"There aren't a lot of ways for a grizzly bear to die. At least, thats the way it was in the wild."
Bear 71 is an interactive found-footage documentary following the life of one grizzly, Bear 71, through her life in Banff National Park, which along with being named website of the year in January, recently received the 2013 Webby Award for Best NetArt, a hard-fought category. It was also nominated for the best public service online, best use of video for activism, best use of interactive video and best green website. It's an example of a new genre appearing online more and more: Documentaries not framed by a cameraman, but constructed from a collection of found footage. In this case, the footage was culled from hundreds of cameras scattered throughout Banff National Park in Alberta, Canada.
The web documentary follows Bear 71 as she navigates a wild now criss-crossed with roads and railways, and dotted with growing settlements. It's an interesting look at both how human technology, our roads, railways, homes and now computers have encroached on bear territory, but also how that same technology gives us a means to track, observe and understand the animals, or at least the megafauna our urbanization threatens.
The project's creators, Leanne Allison and Jeremy Mendes, sifted through thousands of hours of grainy footage taken by trail cameras in remote areas of the park to reveal some eye-catching moments: unknowing hikers following in the trail of a pair of mountain lions, grizzly cubs learning to tackle barbed wire fences, tourists, with their inflatable pool toys headed to the river using the same underpass as our grizzly had taken earlier that day. Originally pitched to the National Film Board of Canada as a traditional long-form documentary, Rob McLaughlin, the head NFB's Vancouver studio, suggested the pair make an interactive project instead.

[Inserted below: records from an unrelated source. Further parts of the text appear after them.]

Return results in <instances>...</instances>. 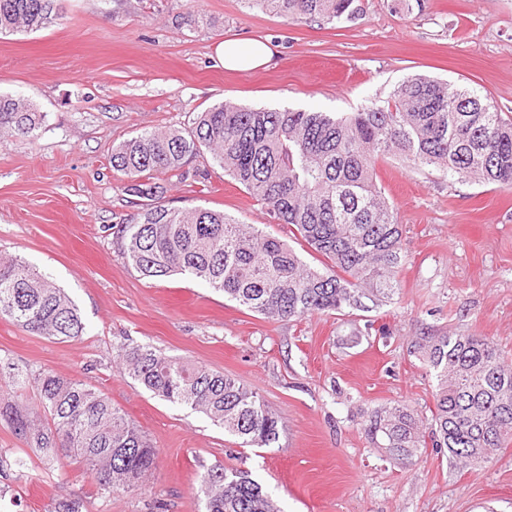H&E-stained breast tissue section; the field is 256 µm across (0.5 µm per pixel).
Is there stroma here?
<instances>
[{"instance_id":"stroma-1","label":"stroma","mask_w":512,"mask_h":512,"mask_svg":"<svg viewBox=\"0 0 512 512\" xmlns=\"http://www.w3.org/2000/svg\"><path fill=\"white\" fill-rule=\"evenodd\" d=\"M354 5L352 20L331 26L246 0H61L51 26L0 36V92L45 114L34 138L0 132V257L45 273L86 326L61 342L0 318V353L106 395L158 450L143 489L106 500L83 464L46 468L0 418V512H51L62 497L81 512H202L193 488L217 465L251 472L280 512H512V446L487 465L432 447L402 464L364 431L385 405L430 420L437 381L411 348L418 336H482L512 362V189L446 179L395 156L378 162L402 226L397 294L290 321L181 275L141 277L112 242L113 224L141 208L112 167L113 145L188 128L220 102L352 112L419 74L477 90L512 117V0ZM247 39L268 44V68L225 70L220 46ZM190 166L205 182L163 175L162 203L220 211L291 241L209 153ZM124 345L237 379L278 416V441L240 446L205 414L155 397L119 370Z\"/></svg>"}]
</instances>
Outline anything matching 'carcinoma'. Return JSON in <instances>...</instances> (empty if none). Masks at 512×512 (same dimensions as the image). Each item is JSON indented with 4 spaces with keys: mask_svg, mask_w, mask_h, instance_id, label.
<instances>
[{
    "mask_svg": "<svg viewBox=\"0 0 512 512\" xmlns=\"http://www.w3.org/2000/svg\"><path fill=\"white\" fill-rule=\"evenodd\" d=\"M289 20L327 24L354 17V0H247ZM58 16L57 0H0V34L37 31ZM44 119L26 99L0 93V131L32 137ZM207 150L279 224L322 258L311 265L256 224L205 208L156 201L158 174L181 171ZM399 156L461 182L512 188V120L470 89L421 76L404 78L385 104L358 112L272 110L222 102L199 113L188 133L146 132L112 147V168L148 199L136 218L112 225L119 256L145 278L187 276L275 320L364 309L390 299L402 264V228L376 183V163ZM0 317L62 341L85 332L77 306L22 259L0 261ZM437 380L428 424L405 406L375 408L372 445L410 463L432 443L450 457L490 463L512 441V365L490 341L457 333L416 338ZM122 370L154 396L201 412L241 444L270 447L279 420L257 392L235 379L170 358L148 345L121 354ZM0 379L16 387L0 417L49 466L84 464L103 498L143 486L157 449L104 394L78 380L25 372L0 356ZM34 387L38 404L25 397ZM204 512H280L247 473L200 475Z\"/></svg>",
    "mask_w": 512,
    "mask_h": 512,
    "instance_id": "cac0c4a2",
    "label": "carcinoma"
}]
</instances>
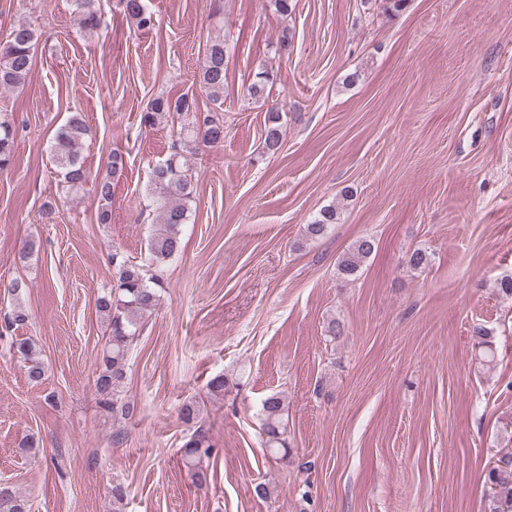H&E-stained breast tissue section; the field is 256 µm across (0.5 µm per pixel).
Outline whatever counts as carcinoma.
<instances>
[{"label": "carcinoma", "mask_w": 512, "mask_h": 512, "mask_svg": "<svg viewBox=\"0 0 512 512\" xmlns=\"http://www.w3.org/2000/svg\"><path fill=\"white\" fill-rule=\"evenodd\" d=\"M124 12L133 19L140 29L154 26L153 13L146 0H121ZM75 12L79 18L80 29L93 33L102 26V13L98 0H73ZM38 41L36 28L29 22L14 26L8 37L0 41V89L9 90L23 86L30 77L34 48ZM226 40L219 37L211 41L198 71L197 82L202 95L212 104L203 110L193 95L181 94L177 97L158 96L154 98L146 111L141 113V125L153 127L164 117H171L180 124L178 137L180 145L174 147L165 160L156 163L151 170L150 193L159 201L157 229L149 244L150 261L158 265L181 250V226L189 219V203L193 199L194 186L188 173L184 149L196 144L218 147L224 142V114L217 108L224 104V81L226 70ZM277 80L273 68L265 66L255 73L248 84L250 99L267 106V119L264 126V149L276 152L283 140L282 113L278 106L267 105L271 90ZM89 129L81 114L75 112L57 128L51 151L60 176L63 193L75 195L88 183L101 208L96 221L108 224L111 212L108 204L112 200L113 181L121 177L125 170L122 153L114 152L109 162V172L99 178L85 167L79 147ZM17 128L8 117L0 118V170L8 168L15 154ZM339 220L336 206L327 205L303 227V236L307 241L324 238L333 224ZM376 247L375 240L365 236L358 239L354 246L339 256L337 275L344 281L356 279L366 260ZM113 280L110 291L97 300L99 317L111 329V340L103 350L96 378V390L105 397L104 406L112 413L126 418L133 415L135 406L128 401L122 402L108 396L115 390V384L124 374L127 356L135 339L136 332L144 317L152 313L161 302L163 283L158 276L150 273V266L130 260H120L112 255ZM473 338L478 345L487 350L489 361H494L491 333L482 327H476ZM13 349L27 363V375L31 382L39 383L44 377V367L38 358L34 343L29 338L13 341ZM285 404L282 396L272 393L261 404V431L264 444L272 453L288 451L287 426L283 412ZM215 452L209 437L196 429L185 443L182 463L191 472L198 486L207 483L208 473L205 462ZM488 494L485 512H512V453H506L495 461L487 472ZM0 512H30L28 501L10 489H0Z\"/></svg>", "instance_id": "1"}]
</instances>
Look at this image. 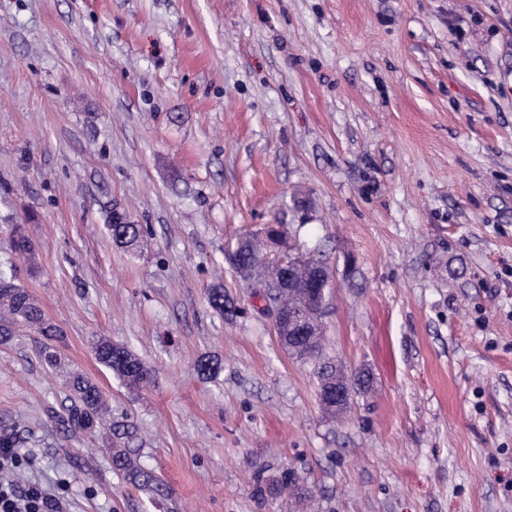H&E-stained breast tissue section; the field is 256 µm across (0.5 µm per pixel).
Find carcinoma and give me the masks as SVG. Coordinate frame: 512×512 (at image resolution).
<instances>
[{"instance_id": "1", "label": "carcinoma", "mask_w": 512, "mask_h": 512, "mask_svg": "<svg viewBox=\"0 0 512 512\" xmlns=\"http://www.w3.org/2000/svg\"><path fill=\"white\" fill-rule=\"evenodd\" d=\"M119 228L121 242L128 247L138 243L147 232L142 224H121ZM263 247V242L258 238L246 237L242 254L234 262L239 273L245 275L248 270L264 262ZM11 249L30 267H35L34 246L19 228L12 237ZM24 331L43 337L40 357L48 368L61 370L60 359L52 345L61 336L60 328L46 319L36 299L17 283L15 270L0 267V345L12 344ZM280 342L289 354L299 359L318 364L324 358V348L320 343L312 345L306 342L301 345L286 336L280 337ZM93 350L96 359L121 381L142 386L153 381L154 369L126 346L100 336L94 340ZM63 377L71 399L67 407L69 427L81 430L92 438H106L111 446V464L115 473L154 498L165 496L163 482L137 462L136 449L130 447L135 426L126 420L117 421L112 417L110 401L91 378L74 371L65 372Z\"/></svg>"}]
</instances>
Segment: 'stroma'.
Listing matches in <instances>:
<instances>
[{
  "label": "stroma",
  "mask_w": 512,
  "mask_h": 512,
  "mask_svg": "<svg viewBox=\"0 0 512 512\" xmlns=\"http://www.w3.org/2000/svg\"><path fill=\"white\" fill-rule=\"evenodd\" d=\"M267 224L328 264L326 353L374 379L346 417L227 259ZM0 265L170 489L151 502L65 424L22 336L0 429L68 512H512V0H0ZM287 468L311 496L260 495ZM125 215L126 213L117 206L113 219V212L111 209L107 215L108 224H106V227L109 232V235L117 240V236L112 235V228L118 226L121 229V242L129 247L138 243L139 240L142 239L145 233L147 232V229L144 227L143 224H123V222L125 221ZM117 216H119L120 218L118 219ZM112 222L117 223L112 224ZM93 350L96 359L121 381L142 386H148L153 381L154 369L126 346L100 336L94 340Z\"/></svg>",
  "instance_id": "1"
}]
</instances>
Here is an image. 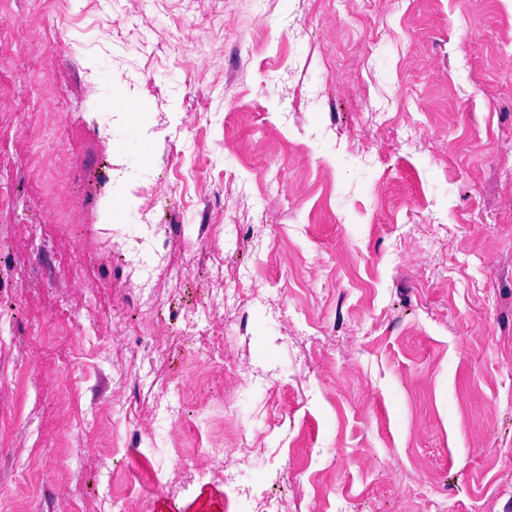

The documentary eases you in with footage of a frantic bear caught in a snare: breaking strength 2 tons. She fights wildly to get away, yanking on her trapped foot, her leg cocking out at cringe inducing angles until researchers shoot her with a dart full of Telazol, "brought to you by Pfizer, the same people who make Zoloft and Viagra." The next thing you know, the bear is collared, with a number tagged in her ear and bolting for the tree line. To see an apex predator, a huge mass of muscle and fur, running in fear from humans, anyone of which she could have killed easily if the situation were different, is gut wrenching.
Making the bears more relatable, majestic and even better-protected, the documentary is award-winning not just for its nature preservation angle. It also takes a self-conscious look at its own contribution to the changes taking place in the park. Human settlement and infrastructure are destroying territory that previously belonged to the bears, but trail cams and bear collars are intrusions into the wild of the park too. The filmmakers assert, "It's hard to know where the wired world stops and the wild one begins."
Bear 71 is a documentary about the plight of one bear, and by extension all the animals living in Banff National Park, but is also an interesting example of the powerful reach of technology. Even nature is now wired. The documentary's narrator describes the extent of the intrusion, "The valley has thirty-five cell phone towers, transmitting 3G data, voice over IP and text messages around the clock. You can drive the entire Lake Minnewanka Scenic Loop in Street View on your laptop. It's just like real life, you spend half the drive stuck behind an RV." It brings up the issues of privacy and surveillance we all face with advances in facial recognition, eye tracking, and ubiquitous cameras. Voicing the bear's perspective, the narrator says, "There are fifteen remote sensing cameras in my home range, plus infrared counters, and barbed wire snags to collect my hair. I suppose it's like most of the surveillance that goes on today, it's partly there to protect you and partly there to protect everyone else from you."
Bear 71 is well-written, and though the interactive skin can be buggy at times, a fantastic use of internet technology for documentary storytelling. Check it out for yourself at bear71.nfb.ca.